I want to share some thoughts regarding official support and why waiting for a "miracle firmware" that will fix everything is no longer worth it. Just the other day, I finally closed my six-month-old ticket with TP-Link engineers, and they basically admitted what we had already figured out.
Here are a few points so you don't waste your time waiting for nothing:
- TP-Link doesn't write the wireless driver. They receive a ready-made SDK from Qualcomm with a binary driver. TP-Link engineers physically cannot change the buffer management logic at the chip's microcode level, even if they really wanted to.

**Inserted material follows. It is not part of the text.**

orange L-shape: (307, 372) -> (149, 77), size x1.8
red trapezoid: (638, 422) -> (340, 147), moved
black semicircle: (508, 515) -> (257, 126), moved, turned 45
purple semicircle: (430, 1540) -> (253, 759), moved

- The new 1.4.1 firmware is a workaround in favor of stability. They clearly updated the Qualcomm driver in this latest release. Judging by your tests, Qualcomm took the easiest path: instead of deep optimization, they simply capped the queue limits strictly to keep the router from crashing. Previously, I had to reboot the router regularly after heavy testing, but now it holds up like a rock under tons of traffic. In other words, they sacrificed peak speeds on the 320 MHz band just to keep the hardware from freezing.
- If the chip itself incorrectly handles the degradation of wireless queues when the buffer overflows at the microcode level, TP-Link is powerless. They can only report the bug to Qualcomm and wait for the next SDK release.

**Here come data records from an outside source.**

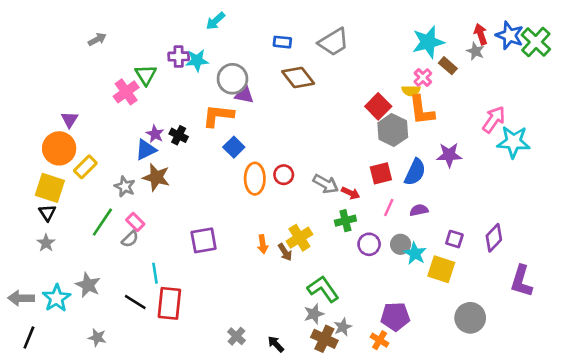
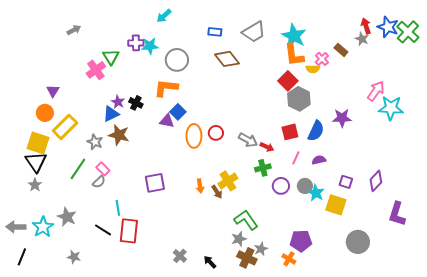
cyan star: (428, 42) -> (294, 36), moved, turned -30
purple triangle: (244, 95) -> (167, 121), moved
orange L-shape: (422, 110) -> (294, 55), moved
orange circle: (59, 148) -> (45, 113), size x0.7
yellow rectangle: (85, 167) -> (65, 127), size x1.4
black triangle: (47, 213) -> (36, 162), size x1.6

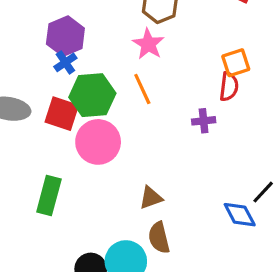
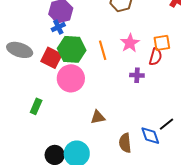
pink star: (148, 44) -> (130, 43), moved
green rectangle: (49, 195) -> (36, 106), size x0.7
brown semicircle: (159, 238) -> (125, 143), moved

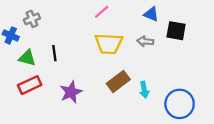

- QoS works differently now. They managed to make QoS play nice with Hardware NAT (I verified this personally, and support confirmed it). The fact that enabling QoS eliminates the bottleneck at the 10G/1G junction isn't magic—it's just software shaping that smooths out micro-queues before they overflow the shallow hardware buffers. And it’s great that you can now apply QoS selectively to a single device.
All in all, Qualcomm has delivered everything they were capable of over the past year. Your rollback to older firmware versions proves that this is a pure software regression on the chip manufacturer's side. TP-Link has squeezed the absolute maximum out of this platform, making it at least stable under load. Chasing a perfect speed balance beyond this point is just going to waste your nerves because TP-Link can't fix the driver, and Qualcomm doesn't care anymore.
On top of that, Wi-Fi 8 is going to be announced very soon, and it's highly likely that all the manufacturers' R&D resources have already been shifted to the new standard.